Cinsel istismar: Cinsel istismar yaşlı bireyin isteği dışında, diğer deyişle bireyin kendi rızası

olmadan herhangi bir cinsel aktiviteye zorlanmasıdır. Başlıca cinsel istismar belirtileri olarak;

açıklanamayan anal ve vajinal kanama, kanlı, yırtık giysiler, göğüslerdeki çürük ve morluklar,

cinsel ilişki ile bulaşan hastalıklar ve vajinal enfeksiyonlar sıralanabilir.

Ekonomik istismar: Zihinsel yetersizliği gösterilmeyen yaşlı bireylerin sivil ve hukuki

haklarının ihlal edilmesi, yasadışı ya da izinsiz olarak mallarının, parasının, banka/emeklilik

hesabının ya da diğer değerli varlıklarının kullanılması ve değiştirilmesi, kendi evinden

çıkartılması ve hile yolu ile vekâletname alınması ekonomik istismar örnekleridir.

YAŞLILARA YÖNELİK İHMAL

Yaşlıya yaklaşım sorunlarından biri de yaşlı ihmalidir. Yaşlı ihmali, yaşlı bireyi, yiyecek,

giyecek, ısınma gibi temel gereksinimlerinden mahrum etmek olarak tanımlanabilir.
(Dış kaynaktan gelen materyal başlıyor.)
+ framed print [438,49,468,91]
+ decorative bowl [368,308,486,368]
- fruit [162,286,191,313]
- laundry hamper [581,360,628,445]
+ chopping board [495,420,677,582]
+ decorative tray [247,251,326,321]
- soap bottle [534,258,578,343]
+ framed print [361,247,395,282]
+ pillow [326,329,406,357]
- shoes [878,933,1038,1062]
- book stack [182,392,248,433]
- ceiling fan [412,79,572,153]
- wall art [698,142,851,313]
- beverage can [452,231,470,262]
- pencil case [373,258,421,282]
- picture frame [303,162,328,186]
Bilerek

veya bilmeyerek yaşlı bireyden yiyecek, içecek, ilaç, protez, gözlük, işitme cihazı vb. tıbbi

cihaz gibi ihtiyaçlarını esirgemek, bakım vermedeki sorumluluklarını yerine getirmede isteksiz

davranarak veya reddederek, yaşlı bireye duygusal, fiziksel acı ve sıkıntı vermektir. Yeme,

giyinme, ısınma, kişisel hijyen gibi gereksinimlerin karşılanmaması, uzun zaman yalnız

bırakılması gibi örnekler ihmali içermektedir.

Ayrıca yaşlı ihmalinin varlığını gösteren durumlar;

Yaşlı bireyin bedensel temizliği ya da giyinmesine yardım etmede yetersizlik,

Yaşlı bireyin bedensel ve ruhsal sağlık gereksinimlerini sağlamada yetersizlik

(yaşlının tedaviyi reddettiği durumları içermez),

Yaşlı bireyin sağlığını ve güvenliğini tehdit eden zararlardan korumada yetersizlik,

Yaşlı bireyin bakımına gerekli dikkat ve özen göstermesindeki yetersizlik (kendi

kendini ihmal)

Yaşlı Hakları Ulusal Eylem Planı 2023-2025

Amaç yaş ayrımcılığı ile mücadele ederek yaşlı bireylerin haklarını güçlendirmektir.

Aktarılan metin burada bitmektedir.